Lines of data:
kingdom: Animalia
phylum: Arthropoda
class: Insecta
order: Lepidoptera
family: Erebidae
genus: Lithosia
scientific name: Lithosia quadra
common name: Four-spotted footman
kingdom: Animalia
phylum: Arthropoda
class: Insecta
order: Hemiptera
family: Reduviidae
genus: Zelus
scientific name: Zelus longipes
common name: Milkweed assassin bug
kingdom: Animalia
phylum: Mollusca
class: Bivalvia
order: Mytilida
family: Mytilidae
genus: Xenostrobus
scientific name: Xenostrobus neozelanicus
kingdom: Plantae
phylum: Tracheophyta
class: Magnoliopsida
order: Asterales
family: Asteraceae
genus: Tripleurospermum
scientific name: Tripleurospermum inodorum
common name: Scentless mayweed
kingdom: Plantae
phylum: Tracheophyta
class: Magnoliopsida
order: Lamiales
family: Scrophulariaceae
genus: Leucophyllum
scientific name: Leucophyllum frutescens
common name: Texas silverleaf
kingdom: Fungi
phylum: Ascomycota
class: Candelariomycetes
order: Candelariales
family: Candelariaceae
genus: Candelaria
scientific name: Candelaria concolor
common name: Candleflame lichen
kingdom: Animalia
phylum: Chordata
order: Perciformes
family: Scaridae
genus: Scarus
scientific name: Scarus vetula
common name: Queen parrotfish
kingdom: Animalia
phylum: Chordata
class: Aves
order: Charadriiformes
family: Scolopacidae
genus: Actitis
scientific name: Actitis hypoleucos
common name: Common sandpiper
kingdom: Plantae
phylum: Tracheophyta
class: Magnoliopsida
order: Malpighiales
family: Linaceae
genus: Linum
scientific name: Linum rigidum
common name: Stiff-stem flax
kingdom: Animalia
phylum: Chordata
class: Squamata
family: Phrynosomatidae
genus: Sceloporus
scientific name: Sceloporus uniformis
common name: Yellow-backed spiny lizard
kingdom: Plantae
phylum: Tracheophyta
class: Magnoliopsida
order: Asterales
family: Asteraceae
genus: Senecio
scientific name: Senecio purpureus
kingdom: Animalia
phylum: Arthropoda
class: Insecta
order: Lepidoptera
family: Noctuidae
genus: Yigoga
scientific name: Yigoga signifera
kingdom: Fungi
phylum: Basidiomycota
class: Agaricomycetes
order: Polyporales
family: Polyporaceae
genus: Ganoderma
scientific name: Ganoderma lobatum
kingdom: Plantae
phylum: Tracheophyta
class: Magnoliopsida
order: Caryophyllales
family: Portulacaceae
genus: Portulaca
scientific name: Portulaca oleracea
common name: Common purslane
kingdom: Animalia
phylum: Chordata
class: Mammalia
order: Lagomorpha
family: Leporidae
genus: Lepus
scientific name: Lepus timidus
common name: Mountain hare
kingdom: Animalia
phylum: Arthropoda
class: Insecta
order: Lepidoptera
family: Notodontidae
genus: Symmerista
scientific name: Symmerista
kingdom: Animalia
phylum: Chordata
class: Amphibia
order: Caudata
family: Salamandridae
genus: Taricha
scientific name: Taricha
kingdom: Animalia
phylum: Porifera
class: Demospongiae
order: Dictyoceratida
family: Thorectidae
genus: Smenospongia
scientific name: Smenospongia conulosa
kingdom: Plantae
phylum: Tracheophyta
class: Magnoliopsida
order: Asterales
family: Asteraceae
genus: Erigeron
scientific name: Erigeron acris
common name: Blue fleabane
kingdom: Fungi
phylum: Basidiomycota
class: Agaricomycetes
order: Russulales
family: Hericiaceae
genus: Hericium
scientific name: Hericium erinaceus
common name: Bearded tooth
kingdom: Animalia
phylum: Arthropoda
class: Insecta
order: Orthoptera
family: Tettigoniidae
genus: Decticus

## Set exercise:
Rewrite the listing above, replacing every "common name" with "vernacular name" and leaving everything else as it is.

## Solution:
kingdom: Animalia
phylum: Arthropoda
class: Insecta
order: Lepidoptera
family: Erebidae
genus: Lithosia
scientific name: Lithosia quadra
vernacular name: Four-spotted footman
kingdom: Animalia
phylum: Arthropoda
class: Insecta
order: Hemiptera
family: Reduviidae
genus: Zelus
scientific name: Zelus longipes
vernacular name: Milkweed assassin bug
kingdom: Animalia
phylum: Mollusca
class: Bivalvia
order: Mytilida
family: Mytilidae
genus: Xenostrobus
scientific name: Xenostrobus neozelanicus
kingdom: Plantae
phylum: Tracheophyta
class: Magnoliopsida
order: Asterales
family: Asteraceae
genus: Tripleurospermum
scientific name: Tripleurospermum inodorum
vernacular name: Scentless mayweed
kingdom: Plantae
phylum: Tracheophyta
class: Magnoliopsida
order: Lamiales
family: Scrophulariaceae
genus: Leucophyllum
scientific name: Leucophyllum frutescens
vernacular name: Texas silverleaf
kingdom: Fungi
phylum: Ascomycota
class: Candelariomycetes
order: Candelariales
family: Candelariaceae
genus: Candelaria
scientific name: Candelaria concolor
vernacular name: Candleflame lichen
kingdom: Animalia
phylum: Chordata
order: Perciformes
family: Scaridae
genus: Scarus
scientific name: Scarus vetula
vernacular name: Queen parrotfish
kingdom: Animalia
phylum: Chordata
class: Aves
order: Charadriiformes
family: Scolopacidae
genus: Actitis
scientific name: Actitis hypoleucos
vernacular name: Common sandpiper
kingdom: Plantae
phylum: Tracheophyta
class: Magnoliopsida
order: Malpighiales
family: Linaceae
genus: Linum
scientific name: Linum rigidum
vernacular name: Stiff-stem flax
kingdom: Animalia
phylum: Chordata
class: Squamata
family: Phrynosomatidae
genus: Sceloporus
scientific name: Sceloporus uniformis
vernacular name: Yellow-backed spiny lizard
kingdom: Plantae
phylum: Tracheophyta
class: Magnoliopsida
order: Asterales
family: Asteraceae
genus: Senecio
scientific name: Senecio purpureus
kingdom: Animalia
phylum: Arthropoda
class: Insecta
order: Lepidoptera
family: Noctuidae
genus: Yigoga
scientific name: Yigoga signifera
kingdom: Fungi
phylum: Basidiomycota
class: Agaricomycetes
order: Polyporales
family: Polyporaceae
genus: Ganoderma
scientific name: Ganoderma lobatum
kingdom: Plantae
phylum: Tracheophyta
class: Magnoliopsida
order: Caryophyllales
family: Portulacaceae
genus: Portulaca
scientific name: Portulaca oleracea
vernacular name: Common purslane
kingdom: Animalia
phylum: Chordata
class: Mammalia
order: Lagomorpha
family: Leporidae
genus: Lepus
scientific name: Lepus timidus
vernacular name: Mountain hare
kingdom: Animalia
phylum: Arthropoda
class: Insecta
order: Lepidoptera
family: Notodontidae
genus: Symmerista
scientific name: Symmerista
kingdom: Animalia
phylum: Chordata
class: Amphibia
order: Caudata
family: Salamandridae
genus: Taricha
scientific name: Taricha
kingdom: Animalia
phylum: Porifera
class: Demospongiae
order: Dictyoceratida
family: Thorectidae
genus: Smenospongia
scientific name: Smenospongia conulosa
kingdom: Plantae
phylum: Tracheophyta
class: Magnoliopsida
order: Asterales
family: Asteraceae
genus: Erigeron
scientific name: Erigeron acris
vernacular name: Blue fleabane
kingdom: Fungi
phylum: Basidiomycota
class: Agaricomycetes
order: Russulales
family: Hericiaceae
genus: Hericium
scientific name: Hericium erinaceus
vernacular name: Bearded tooth
kingdom: Animalia
phylum: Arthropoda
class: Insecta
order: Orthoptera
family: Tettigoniidae
genus: Decticus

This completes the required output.